** Opening DATA EXTRACTS block **

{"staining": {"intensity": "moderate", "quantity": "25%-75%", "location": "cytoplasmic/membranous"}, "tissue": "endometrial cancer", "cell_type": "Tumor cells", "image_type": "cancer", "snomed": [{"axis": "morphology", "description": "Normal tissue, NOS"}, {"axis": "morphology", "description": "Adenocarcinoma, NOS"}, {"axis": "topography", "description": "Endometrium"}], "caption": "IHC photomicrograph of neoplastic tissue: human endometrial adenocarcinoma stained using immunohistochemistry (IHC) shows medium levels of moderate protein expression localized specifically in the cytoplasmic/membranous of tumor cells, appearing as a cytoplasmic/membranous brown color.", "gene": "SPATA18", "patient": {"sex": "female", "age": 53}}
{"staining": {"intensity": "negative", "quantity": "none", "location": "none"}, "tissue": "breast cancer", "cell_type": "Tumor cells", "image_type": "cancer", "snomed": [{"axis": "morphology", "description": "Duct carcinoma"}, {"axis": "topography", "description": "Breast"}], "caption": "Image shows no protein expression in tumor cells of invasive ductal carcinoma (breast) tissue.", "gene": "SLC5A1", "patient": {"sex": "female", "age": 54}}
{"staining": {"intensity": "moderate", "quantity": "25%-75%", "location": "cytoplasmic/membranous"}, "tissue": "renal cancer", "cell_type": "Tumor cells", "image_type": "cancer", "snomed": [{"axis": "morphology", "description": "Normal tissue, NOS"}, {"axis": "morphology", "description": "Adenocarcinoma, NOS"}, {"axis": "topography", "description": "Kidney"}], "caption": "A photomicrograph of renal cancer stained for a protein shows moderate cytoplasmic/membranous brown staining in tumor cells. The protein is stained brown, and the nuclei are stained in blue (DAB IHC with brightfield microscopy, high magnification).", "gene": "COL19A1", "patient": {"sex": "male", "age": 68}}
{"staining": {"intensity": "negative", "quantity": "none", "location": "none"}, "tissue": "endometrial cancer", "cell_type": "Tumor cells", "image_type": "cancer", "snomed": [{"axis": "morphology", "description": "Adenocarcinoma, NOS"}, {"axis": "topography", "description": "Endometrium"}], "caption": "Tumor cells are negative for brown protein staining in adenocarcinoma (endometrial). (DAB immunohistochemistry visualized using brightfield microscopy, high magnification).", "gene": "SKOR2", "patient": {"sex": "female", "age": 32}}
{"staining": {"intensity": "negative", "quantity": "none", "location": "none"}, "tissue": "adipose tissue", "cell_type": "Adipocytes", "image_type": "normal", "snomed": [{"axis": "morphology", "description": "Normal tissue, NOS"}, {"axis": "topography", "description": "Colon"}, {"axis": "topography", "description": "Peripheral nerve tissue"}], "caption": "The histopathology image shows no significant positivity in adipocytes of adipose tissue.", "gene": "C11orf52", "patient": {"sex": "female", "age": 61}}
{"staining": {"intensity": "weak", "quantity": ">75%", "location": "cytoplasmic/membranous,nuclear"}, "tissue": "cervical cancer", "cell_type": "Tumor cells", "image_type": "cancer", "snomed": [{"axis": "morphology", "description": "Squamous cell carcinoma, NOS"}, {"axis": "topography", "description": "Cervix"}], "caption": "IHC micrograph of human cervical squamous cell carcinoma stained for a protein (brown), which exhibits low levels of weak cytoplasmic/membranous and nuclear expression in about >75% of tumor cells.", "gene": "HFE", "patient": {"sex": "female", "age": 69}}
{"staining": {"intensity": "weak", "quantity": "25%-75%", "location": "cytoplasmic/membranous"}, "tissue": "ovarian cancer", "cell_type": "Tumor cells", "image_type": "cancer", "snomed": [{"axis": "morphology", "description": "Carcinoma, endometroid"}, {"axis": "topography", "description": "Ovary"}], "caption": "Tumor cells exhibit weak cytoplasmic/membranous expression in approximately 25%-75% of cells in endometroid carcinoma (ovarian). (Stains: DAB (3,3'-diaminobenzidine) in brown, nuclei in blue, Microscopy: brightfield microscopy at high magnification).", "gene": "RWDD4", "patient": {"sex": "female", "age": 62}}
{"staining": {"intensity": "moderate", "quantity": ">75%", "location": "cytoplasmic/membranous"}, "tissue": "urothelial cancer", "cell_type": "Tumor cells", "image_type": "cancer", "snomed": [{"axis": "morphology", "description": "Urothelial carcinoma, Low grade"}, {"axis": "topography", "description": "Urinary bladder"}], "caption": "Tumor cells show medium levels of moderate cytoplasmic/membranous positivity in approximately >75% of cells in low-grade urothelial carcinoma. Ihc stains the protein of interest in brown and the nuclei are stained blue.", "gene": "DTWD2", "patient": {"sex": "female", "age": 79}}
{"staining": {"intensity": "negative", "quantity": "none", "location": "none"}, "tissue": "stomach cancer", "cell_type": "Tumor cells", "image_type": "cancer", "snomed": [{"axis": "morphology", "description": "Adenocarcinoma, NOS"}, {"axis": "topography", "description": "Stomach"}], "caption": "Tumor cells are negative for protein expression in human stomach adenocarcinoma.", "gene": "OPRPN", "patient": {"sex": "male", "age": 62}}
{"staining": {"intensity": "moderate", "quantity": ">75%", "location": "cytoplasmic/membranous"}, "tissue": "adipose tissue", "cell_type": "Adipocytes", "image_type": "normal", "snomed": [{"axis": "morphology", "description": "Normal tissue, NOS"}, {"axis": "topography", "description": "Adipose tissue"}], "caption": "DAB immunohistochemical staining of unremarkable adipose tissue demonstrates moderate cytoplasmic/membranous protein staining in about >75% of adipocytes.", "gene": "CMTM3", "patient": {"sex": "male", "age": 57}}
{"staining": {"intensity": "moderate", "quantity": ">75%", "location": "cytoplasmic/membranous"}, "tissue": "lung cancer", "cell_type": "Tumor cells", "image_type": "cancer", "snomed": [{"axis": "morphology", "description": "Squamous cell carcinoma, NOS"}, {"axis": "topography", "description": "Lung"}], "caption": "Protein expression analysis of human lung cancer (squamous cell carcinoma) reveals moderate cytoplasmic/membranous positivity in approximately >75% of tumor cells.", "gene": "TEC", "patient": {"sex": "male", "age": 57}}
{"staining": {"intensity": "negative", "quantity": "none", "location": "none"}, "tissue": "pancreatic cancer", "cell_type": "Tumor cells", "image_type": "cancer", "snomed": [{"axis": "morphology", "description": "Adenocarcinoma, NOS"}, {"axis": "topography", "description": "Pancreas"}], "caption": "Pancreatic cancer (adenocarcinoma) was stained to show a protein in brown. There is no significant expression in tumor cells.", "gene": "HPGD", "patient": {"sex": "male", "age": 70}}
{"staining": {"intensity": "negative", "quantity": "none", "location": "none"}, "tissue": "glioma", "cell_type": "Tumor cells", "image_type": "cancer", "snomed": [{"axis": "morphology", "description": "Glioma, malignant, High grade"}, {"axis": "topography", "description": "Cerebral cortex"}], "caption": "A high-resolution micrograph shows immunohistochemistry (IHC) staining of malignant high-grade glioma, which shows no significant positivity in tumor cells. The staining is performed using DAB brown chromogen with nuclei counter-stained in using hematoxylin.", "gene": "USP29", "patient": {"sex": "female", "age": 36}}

** Closing DATA EXTRACTS block **

GOAL OF THE EXERCISE: Give back the entire listing verbatim.

SOLUTION TO THE PROBLEM:
{"staining": {"intensity": "moderate", "quantity": "25%-75%", "location": "cytoplasmic/membranous"}, "tissue": "endometrial cancer", "cell_type": "Tumor cells", "image_type": "cancer", "snomed": [{"axis": "morphology", "description": "Normal tissue, NOS"}, {"axis": "morphology", "description": "Adenocarcinoma, NOS"}, {"axis": "topography", "description": "Endometrium"}], "caption": "IHC photomicrograph of neoplastic tissue: human endometrial adenocarcinoma stained using immunohistochemistry (IHC) shows medium levels of moderate protein expression localized specifically in the cytoplasmic/membranous of tumor cells, appearing as a cytoplasmic/membranous brown color.", "gene": "SPATA18", "patient": {"sex": "female", "age": 53}}
{"staining": {"intensity": "negative", "quantity": "none", "location": "none"}, "tissue": "breast cancer", "cell_type": "Tumor cells", "image_type": "cancer", "snomed": [{"axis": "morphology", "description": "Duct carcinoma"}, {"axis": "topography", "description": "Breast"}], "caption": "Image shows no protein expression in tumor cells of invasive ductal carcinoma (breast) tissue.", "gene": "SLC5A1", "patient": {"sex": "female", "age": 54}}
{"staining": {"intensity": "moderate", "quantity": "25%-75%", "location": "cytoplasmic/membranous"}, "tissue": "renal cancer", "cell_type": "Tumor cells", "image_type": "cancer", "snomed": [{"axis": "morphology", "description": "Normal tissue, NOS"}, {"axis": "morphology", "description": "Adenocarcinoma, NOS"}, {"axis": "topography", "description": "Kidney"}], "caption": "A photomicrograph of renal cancer stained for a protein shows moderate cytoplasmic/membranous brown staining in tumor cells. The protein is stained brown, and the nuclei are stained in blue (DAB IHC with brightfield microscopy, high magnification).", "gene": "COL19A1", "patient": {"sex": "male", "age": 68}}
{"staining": {"intensity": "negative", "quantity": "none", "location": "none"}, "tissue": "endometrial cancer", "cell_type": "Tumor cells", "image_type": "cancer", "snomed": [{"axis": "morphology", "description": "Adenocarcinoma, NOS"}, {"axis": "topography", "description": "Endometrium"}], "caption": "Tumor cells are negative for brown protein staining in adenocarcinoma (endometrial). (DAB immunohistochemistry visualized using brightfield microscopy, high magnification).", "gene": "SKOR2", "patient": {"sex": "female", "age": 32}}
{"staining": {"intensity": "negative", "quantity": "none", "location": "none"}, "tissue": "adipose tissue", "cell_type": "Adipocytes", "image_type": "normal", "snomed": [{"axis": "morphology", "description": "Normal tissue, NOS"}, {"axis": "topography", "description": "Colon"}, {"axis": "topography", "description": "Peripheral nerve tissue"}], "caption": "The histopathology image shows no significant positivity in adipocytes of adipose tissue.", "gene": "C11orf52", "patient": {"sex": "female", "age": 61}}
{"staining": {"intensity": "weak", "quantity": ">75%", "location": "cytoplasmic/membranous,nuclear"}, "tissue": "cervical cancer", "cell_type": "Tumor cells", "image_type": "cancer", "snomed": [{"axis": "morphology", "description": "Squamous cell carcinoma, NOS"}, {"axis": "topography", "description": "Cervix"}], "caption": "IHC micrograph of human cervical squamous cell carcinoma stained for a protein (brown), which exhibits low levels of weak cytoplasmic/membranous and nuclear expression in about >75% of tumor cells.", "gene": "HFE", "patient": {"sex": "female", "age": 69}}
{"staining": {"intensity": "weak", "quantity": "25%-75%", "location": "cytoplasmic/membranous"}, "tissue": "ovarian cancer", "cell_type": "Tumor cells", "image_type": "cancer", "snomed": [{"axis": "morphology", "description": "Carcinoma, endometroid"}, {"axis": "topography", "description": "Ovary"}], "caption": "Tumor cells exhibit weak cytoplasmic/membranous expression in approximately 25%-75% of cells in endometroid carcinoma (ovarian). (Stains: DAB (3,3'-diaminobenzidine) in brown, nuclei in blue, Microscopy: brightfield microscopy at high magnification).", "gene": "RWDD4", "patient": {"sex": "female", "age": 62}}
{"staining": {"intensity": "moderate", "quantity": ">75%", "location": "cytoplasmic/membranous"}, "tissue": "urothelial cancer", "cell_type": "Tumor cells", "image_type": "cancer", "snomed": [{"axis": "morphology", "description": "Urothelial carcinoma, Low grade"}, {"axis": "topography", "description": "Urinary bladder"}], "caption": "Tumor cells show medium levels of moderate cytoplasmic/membranous positivity in approximately >75% of cells in low-grade urothelial carcinoma. Ihc stains the protein of interest in brown and the nuclei are stained blue.", "gene": "DTWD2", "patient": {"sex": "female", "age": 79}}
{"staining": {"intensity": "negative", "quantity": "none", "location": "none"}, "tissue": "stomach cancer", "cell_type": "Tumor cells", "image_type": "cancer", "snomed": [{"axis": "morphology", "description": "Adenocarcinoma, NOS"}, {"axis": "topography", "description": "Stomach"}], "caption": "Tumor cells are negative for protein expression in human stomach adenocarcinoma.", "gene": "OPRPN", "patient": {"sex": "male", "age": 62}}
{"staining": {"intensity": "moderate", "quantity": ">75%", "location": "cytoplasmic/membranous"}, "tissue": "adipose tissue", "cell_type": "Adipocytes", "image_type": "normal", "snomed": [{"axis": "morphology", "description": "Normal tissue, NOS"}, {"axis": "topography", "description": "Adipose tissue"}], "caption": "DAB immunohistochemical staining of unremarkable adipose tissue demonstrates moderate cytoplasmic/membranous protein staining in about >75% of adipocytes.", "gene": "CMTM3", "patient": {"sex": "male", "age": 57}}
{"staining": {"intensity": "moderate", "quantity": ">75%", "location": "cytoplasmic/membranous"}, "tissue": "lung cancer", "cell_type": "Tumor cells", "image_type": "cancer", "snomed": [{"axis": "morphology", "description": "Squamous cell carcinoma, NOS"}, {"axis": "topography", "description": "Lung"}], "caption": "Protein expression analysis of human lung cancer (squamous cell carcinoma) reveals moderate cytoplasmic/membranous positivity in approximately >75% of tumor cells.", "gene": "TEC", "patient": {"sex": "male", "age": 57}}
{"staining": {"intensity": "negative", "quantity": "none", "location": "none"}, "tissue": "pancreatic cancer", "cell_type": "Tumor cells", "image_type": "cancer", "snomed": [{"axis": "morphology", "description": "Adenocarcinoma, NOS"}, {"axis": "topography", "description": "Pancreas"}], "caption": "Pancreatic cancer (adenocarcinoma) was stained to show a protein in brown. There is no significant expression in tumor cells.", "gene": "HPGD", "patient": {"sex": "male", "age": 70}}
{"staining": {"intensity": "negative", "quantity": "none", "location": "none"}, "tissue": "glioma", "cell_type": "Tumor cells", "image_type": "cancer", "snomed": [{"axis": "morphology", "description": "Glioma, malignant, High grade"}, {"axis": "topography", "description": "Cerebral cortex"}], "caption": "A high-resolution micrograph shows immunohistochemistry (IHC) staining of malignant high-grade glioma, which shows no significant positivity in tumor cells. The staining is performed using DAB brown chromogen with nuclei counter-stained in using hematoxylin.", "gene": "USP29", "patient": {"sex": "female", "age": 36}}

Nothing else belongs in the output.